The market’s response highlights the evolving relationship between cryptocurrency and traditional financial markets. Bitcoin’s correlation with technology stocks has notably increased in 2025, particularly following the successful launch of Bitcoin ETFs and Trump’s pro-crypto stance, which helped drive prices higher throughout the previous year. This growing correlation suggests that cryptocurrencies, once viewed as a hedge against traditional market risks, are increasingly being treated as part of the broader technology investment landscape.
The current market dynamics also reflect the complex interplay between geopolitical tensions, technological competition, and digital asset markets. The emergence of Chinese AI capabilities as a market-moving force for cryptocurrencies illustrates how the digital asset space has become increasingly sensitive to developments in the broader technology sector and international competition for technological supremacy.

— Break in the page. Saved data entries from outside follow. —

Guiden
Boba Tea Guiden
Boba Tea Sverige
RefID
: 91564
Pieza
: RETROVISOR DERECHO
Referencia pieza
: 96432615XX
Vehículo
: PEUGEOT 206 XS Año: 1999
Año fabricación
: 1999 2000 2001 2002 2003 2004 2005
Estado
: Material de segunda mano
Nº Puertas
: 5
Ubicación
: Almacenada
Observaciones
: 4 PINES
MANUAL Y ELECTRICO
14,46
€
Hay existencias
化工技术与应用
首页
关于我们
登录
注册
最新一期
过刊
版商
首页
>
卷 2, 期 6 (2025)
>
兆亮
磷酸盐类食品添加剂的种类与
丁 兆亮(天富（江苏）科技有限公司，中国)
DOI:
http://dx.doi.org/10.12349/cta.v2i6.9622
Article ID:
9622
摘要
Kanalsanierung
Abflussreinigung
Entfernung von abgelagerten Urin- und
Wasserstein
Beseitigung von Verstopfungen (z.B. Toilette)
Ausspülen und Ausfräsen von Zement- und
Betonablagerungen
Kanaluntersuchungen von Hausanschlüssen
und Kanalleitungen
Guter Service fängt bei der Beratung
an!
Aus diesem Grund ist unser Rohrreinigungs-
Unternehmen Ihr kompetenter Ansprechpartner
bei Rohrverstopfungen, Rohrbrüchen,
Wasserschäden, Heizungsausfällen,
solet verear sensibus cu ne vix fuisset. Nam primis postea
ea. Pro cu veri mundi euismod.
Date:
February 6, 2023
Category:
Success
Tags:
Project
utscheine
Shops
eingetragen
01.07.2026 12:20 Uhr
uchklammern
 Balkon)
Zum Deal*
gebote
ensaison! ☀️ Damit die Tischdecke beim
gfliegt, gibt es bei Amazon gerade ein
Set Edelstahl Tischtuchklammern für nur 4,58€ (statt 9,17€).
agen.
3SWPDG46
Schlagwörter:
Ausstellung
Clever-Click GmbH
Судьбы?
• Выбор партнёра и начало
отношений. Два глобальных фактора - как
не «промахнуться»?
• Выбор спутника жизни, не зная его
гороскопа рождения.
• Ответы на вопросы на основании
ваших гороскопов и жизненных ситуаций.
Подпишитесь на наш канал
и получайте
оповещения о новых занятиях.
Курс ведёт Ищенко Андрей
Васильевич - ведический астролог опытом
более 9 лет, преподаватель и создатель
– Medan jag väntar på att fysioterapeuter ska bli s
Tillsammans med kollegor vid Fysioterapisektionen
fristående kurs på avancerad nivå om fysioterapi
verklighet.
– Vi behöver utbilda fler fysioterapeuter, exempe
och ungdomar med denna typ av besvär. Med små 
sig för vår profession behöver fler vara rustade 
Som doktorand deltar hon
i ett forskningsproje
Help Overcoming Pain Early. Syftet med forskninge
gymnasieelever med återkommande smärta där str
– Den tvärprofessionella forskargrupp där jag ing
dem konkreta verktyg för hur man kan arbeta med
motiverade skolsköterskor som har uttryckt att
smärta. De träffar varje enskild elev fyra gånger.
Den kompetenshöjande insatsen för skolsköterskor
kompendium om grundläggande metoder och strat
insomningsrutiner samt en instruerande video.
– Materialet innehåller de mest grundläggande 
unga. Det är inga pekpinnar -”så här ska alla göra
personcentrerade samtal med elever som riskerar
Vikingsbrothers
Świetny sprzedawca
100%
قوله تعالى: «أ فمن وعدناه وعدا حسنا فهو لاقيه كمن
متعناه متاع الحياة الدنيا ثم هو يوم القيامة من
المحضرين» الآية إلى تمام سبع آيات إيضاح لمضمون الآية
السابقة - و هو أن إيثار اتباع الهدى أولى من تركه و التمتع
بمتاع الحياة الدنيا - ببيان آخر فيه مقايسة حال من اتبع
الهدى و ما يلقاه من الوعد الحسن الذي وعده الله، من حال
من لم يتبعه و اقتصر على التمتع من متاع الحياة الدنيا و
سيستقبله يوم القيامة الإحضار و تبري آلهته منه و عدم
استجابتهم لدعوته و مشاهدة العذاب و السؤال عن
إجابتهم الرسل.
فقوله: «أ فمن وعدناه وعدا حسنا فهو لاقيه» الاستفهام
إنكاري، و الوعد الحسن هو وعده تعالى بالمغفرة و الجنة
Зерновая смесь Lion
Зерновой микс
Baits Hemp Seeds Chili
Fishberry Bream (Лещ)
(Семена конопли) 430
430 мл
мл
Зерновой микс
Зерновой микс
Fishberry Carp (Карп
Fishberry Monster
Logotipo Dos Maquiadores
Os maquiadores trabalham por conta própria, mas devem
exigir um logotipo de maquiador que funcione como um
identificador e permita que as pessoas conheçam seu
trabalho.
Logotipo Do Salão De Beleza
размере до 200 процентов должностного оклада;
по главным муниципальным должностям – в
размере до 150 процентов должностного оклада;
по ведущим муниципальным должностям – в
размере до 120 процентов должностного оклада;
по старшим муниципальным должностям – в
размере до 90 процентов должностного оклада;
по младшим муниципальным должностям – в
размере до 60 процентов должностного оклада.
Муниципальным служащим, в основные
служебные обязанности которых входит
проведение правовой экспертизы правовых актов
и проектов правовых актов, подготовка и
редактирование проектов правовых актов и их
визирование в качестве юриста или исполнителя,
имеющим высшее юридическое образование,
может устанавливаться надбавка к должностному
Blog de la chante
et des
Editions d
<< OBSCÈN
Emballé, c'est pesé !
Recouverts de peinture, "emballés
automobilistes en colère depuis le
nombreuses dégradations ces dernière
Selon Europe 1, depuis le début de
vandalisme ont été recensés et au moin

As markets digest these developments, investors and analysts are closely watching for signs of stabilization and potential policy responses from both U.S. authorities and other major global players. The cryptocurrency market’s reaction to these events serves as a reminder of the sector’s maturation and its growing integration with traditional financial markets, while also highlighting the continuing influence of technological advancement and geopolitical factors on digital asset valuations.
For investors and market participants, the current situation underscores the importance of maintaining a balanced perspective on cryptocurrency investments and understanding their increasing correlation with broader market trends and technological developments. As the digital asset space continues to evolve, such connections are likely to become even more pronounced, potentially reshaping how market participants approach cryptocurrency investment strategies in the future.